What the Platonic books do not offer Augustine is any notion of Christ's Incarnation as a human being or his death on the cross. The importance of Christ as a mediator between human and God, material and spiritual, is a key point for Augustine. Augustine must supplement his reading with Christian scripture, and especially with the letters of St. Paul, recorded in the New Testament. These letters are of primary importance in Book 8, when a passage from one of them finally clinches Augustine's emotional conversion. Christology occupies much of the last half of Book 7, where Augustine runs through the different heretical interpretations of Christ's nature.
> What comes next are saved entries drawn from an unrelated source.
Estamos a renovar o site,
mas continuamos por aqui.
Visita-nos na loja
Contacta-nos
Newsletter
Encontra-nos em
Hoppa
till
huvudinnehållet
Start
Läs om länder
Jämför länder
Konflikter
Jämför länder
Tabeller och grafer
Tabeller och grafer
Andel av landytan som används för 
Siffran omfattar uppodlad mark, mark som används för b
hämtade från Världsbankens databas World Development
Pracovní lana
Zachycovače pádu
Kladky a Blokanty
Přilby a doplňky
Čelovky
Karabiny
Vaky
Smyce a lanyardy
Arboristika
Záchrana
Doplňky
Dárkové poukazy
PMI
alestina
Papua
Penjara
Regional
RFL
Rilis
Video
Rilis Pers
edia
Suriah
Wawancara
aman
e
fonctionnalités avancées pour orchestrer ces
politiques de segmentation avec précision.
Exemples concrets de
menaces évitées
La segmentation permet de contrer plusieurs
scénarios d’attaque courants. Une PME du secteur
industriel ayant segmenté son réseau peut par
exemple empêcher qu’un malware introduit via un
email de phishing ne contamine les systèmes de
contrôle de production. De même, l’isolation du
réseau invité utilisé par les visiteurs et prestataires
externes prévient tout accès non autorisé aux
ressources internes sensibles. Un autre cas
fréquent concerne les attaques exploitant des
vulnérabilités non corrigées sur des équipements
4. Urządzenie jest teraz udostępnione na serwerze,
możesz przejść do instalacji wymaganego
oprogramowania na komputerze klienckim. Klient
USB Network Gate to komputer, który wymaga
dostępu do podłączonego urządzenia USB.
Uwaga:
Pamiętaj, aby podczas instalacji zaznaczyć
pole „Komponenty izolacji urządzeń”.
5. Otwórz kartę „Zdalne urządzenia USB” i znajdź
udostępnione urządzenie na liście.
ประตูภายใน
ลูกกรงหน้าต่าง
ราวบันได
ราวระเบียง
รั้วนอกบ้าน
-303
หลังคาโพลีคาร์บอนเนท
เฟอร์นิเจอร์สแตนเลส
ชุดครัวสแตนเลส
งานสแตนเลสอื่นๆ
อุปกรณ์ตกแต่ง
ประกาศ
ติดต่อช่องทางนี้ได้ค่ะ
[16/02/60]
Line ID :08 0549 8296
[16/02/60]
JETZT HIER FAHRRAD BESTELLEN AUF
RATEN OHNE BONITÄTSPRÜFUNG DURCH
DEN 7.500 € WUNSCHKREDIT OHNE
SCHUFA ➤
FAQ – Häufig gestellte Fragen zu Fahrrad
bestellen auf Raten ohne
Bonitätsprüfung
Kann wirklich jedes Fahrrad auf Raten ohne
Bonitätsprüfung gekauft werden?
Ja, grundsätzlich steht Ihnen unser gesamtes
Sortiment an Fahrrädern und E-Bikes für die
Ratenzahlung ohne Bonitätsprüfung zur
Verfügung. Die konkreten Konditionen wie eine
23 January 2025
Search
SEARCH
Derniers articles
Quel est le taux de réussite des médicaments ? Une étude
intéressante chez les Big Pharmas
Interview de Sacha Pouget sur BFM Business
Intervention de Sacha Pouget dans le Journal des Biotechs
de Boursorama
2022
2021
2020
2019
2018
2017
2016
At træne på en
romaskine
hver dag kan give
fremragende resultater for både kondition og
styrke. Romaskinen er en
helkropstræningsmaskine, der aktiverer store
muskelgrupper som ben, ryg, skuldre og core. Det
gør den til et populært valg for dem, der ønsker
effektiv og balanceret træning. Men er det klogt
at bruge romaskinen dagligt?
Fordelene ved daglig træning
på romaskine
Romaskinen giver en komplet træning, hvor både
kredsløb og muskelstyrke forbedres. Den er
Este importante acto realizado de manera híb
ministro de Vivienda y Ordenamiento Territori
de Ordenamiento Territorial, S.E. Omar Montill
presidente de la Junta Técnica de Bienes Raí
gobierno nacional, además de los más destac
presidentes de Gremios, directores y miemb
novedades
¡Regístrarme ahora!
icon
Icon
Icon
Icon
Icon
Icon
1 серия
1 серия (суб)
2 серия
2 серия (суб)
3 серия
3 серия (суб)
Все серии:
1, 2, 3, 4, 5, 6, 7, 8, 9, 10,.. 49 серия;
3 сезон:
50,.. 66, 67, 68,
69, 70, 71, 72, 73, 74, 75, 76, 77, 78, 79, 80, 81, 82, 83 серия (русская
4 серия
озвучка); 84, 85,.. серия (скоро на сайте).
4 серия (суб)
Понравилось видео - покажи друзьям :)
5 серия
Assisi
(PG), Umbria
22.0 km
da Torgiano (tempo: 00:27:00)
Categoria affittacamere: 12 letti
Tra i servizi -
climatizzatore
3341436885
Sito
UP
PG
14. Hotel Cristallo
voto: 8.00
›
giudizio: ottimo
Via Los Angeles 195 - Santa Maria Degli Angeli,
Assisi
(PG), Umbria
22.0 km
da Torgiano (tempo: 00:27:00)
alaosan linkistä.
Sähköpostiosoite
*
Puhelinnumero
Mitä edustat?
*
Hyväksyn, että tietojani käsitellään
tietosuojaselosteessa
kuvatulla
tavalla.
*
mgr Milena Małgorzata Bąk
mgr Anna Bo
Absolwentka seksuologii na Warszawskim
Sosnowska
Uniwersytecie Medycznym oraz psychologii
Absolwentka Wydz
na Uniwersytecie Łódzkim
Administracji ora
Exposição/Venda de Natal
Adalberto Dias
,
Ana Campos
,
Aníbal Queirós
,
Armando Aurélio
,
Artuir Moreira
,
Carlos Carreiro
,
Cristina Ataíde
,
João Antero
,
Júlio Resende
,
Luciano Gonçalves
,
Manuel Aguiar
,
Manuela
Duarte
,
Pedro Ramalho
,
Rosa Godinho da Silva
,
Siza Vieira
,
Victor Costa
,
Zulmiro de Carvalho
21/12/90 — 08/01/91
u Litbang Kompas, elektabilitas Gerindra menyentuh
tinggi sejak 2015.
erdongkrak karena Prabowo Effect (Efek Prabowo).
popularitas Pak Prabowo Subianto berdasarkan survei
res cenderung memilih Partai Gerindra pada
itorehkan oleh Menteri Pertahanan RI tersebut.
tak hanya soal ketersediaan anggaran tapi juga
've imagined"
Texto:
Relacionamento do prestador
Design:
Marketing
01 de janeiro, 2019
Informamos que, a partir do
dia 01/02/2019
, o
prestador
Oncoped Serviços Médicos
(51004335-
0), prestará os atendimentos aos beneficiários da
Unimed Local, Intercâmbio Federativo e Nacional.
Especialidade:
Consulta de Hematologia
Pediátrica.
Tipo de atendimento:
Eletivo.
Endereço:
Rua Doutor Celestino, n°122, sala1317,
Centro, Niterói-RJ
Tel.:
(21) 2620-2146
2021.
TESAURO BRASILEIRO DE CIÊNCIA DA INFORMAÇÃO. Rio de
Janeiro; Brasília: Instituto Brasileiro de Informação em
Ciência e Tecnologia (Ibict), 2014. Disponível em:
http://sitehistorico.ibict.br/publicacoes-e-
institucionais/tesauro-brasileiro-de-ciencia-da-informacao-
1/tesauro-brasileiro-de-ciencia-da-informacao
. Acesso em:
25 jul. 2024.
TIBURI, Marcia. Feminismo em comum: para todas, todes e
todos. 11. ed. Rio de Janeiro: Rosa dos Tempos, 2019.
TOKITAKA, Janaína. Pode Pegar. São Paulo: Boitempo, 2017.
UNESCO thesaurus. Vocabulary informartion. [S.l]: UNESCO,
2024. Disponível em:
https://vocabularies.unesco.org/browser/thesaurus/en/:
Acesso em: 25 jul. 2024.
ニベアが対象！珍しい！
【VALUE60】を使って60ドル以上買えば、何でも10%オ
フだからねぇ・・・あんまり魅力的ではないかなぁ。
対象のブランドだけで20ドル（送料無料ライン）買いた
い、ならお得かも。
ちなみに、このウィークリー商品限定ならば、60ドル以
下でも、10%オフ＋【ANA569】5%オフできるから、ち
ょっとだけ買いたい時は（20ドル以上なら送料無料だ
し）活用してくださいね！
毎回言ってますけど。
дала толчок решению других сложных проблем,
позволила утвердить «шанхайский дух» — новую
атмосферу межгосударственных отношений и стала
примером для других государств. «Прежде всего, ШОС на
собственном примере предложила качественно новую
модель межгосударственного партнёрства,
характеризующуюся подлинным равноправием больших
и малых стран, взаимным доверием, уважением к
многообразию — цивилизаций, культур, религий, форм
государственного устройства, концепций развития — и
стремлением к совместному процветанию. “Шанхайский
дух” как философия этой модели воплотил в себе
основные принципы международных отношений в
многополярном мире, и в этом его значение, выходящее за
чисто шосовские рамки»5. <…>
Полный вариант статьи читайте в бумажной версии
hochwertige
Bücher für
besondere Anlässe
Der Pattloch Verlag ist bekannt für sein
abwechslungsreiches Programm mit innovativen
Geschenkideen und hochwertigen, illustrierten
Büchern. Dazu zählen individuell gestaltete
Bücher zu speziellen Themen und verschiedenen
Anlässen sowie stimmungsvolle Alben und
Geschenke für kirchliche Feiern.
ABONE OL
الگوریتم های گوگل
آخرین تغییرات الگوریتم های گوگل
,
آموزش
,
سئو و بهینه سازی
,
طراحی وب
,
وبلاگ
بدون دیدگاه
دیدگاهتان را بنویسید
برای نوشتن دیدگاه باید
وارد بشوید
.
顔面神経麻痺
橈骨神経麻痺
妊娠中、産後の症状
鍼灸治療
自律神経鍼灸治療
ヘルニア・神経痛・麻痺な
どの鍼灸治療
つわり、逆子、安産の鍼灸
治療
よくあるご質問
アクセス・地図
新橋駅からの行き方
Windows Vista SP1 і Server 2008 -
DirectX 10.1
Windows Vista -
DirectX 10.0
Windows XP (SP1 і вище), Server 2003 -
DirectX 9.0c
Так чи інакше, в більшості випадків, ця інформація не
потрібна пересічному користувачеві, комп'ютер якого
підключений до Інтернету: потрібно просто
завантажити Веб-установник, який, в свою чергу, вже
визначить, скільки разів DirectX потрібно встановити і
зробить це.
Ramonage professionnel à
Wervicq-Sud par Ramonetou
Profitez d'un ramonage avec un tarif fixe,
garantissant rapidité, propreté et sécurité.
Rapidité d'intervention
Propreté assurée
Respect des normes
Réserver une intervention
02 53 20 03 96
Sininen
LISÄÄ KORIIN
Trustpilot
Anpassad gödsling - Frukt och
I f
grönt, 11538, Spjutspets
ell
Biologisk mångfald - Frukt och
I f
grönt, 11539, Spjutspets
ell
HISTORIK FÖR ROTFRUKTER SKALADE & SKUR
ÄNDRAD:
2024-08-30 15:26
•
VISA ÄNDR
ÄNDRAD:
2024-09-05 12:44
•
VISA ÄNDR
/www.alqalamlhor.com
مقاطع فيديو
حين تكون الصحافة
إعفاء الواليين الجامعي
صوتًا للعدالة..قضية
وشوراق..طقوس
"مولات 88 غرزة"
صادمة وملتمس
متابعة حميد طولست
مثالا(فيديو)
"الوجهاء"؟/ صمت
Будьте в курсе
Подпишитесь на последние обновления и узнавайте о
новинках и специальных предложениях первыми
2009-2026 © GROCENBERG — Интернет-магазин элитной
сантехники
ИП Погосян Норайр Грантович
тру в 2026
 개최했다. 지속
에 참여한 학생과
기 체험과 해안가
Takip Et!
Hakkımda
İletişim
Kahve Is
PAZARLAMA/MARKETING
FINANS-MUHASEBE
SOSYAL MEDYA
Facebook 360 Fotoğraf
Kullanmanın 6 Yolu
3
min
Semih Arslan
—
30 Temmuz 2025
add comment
Augustine says that at the time, he held the Platonist's view that Christ was not divine simply a good and wise man, while Alypius shared the view of the Apollinarians that Christ was simply God poured into a human shape, not having a human soul or mind. Debates over the exact nature of Christ were rampant in the early church, having been resolved only in 325 by the Council of Nicea and the formulation of the Nicene Creed. Augustine finally affirms that view, that Christ was both fully God and fully human. For Augustine, Christ provides the only real resolution to the matter of human sin. In 7.5, the anxiety reflected in his restless flurry of questions about evil comes to rest only in a statement of faith in Christ, and when his mind is overwhelmed by the glory of the beatific vision in 7.17, his discussion in 7.18 turns to Christ, the only bridge between frail humanity and the transcendent glory of God.

Although Augustine's mistaken beliefs are now clear to him, this is not yet the end of his journey back to God. The intellectual process that has been at work since Book 4 finally culminates in Book 8, with Augustine's emotional acceptance of God's will.

Glossary

Vindicianus the doctor who tries to warn Augustine against astrology in Book 4.5.

Firminus nothing is known of Firminus beyond what Augustine says.

Jacob and Esau twin sons of Isaac (see Genesis, 25 and 27).

Photinus d. 376, condemned for heresy in 351. Photinus believed that Christ as the Son of God did not exist before the Incarnation; this belief was contrary to orthodox doctrine that the Son was eternal and uncreated.

Apollinarians the Apollinarian heresy held that Christ had a human body but not a human spirit.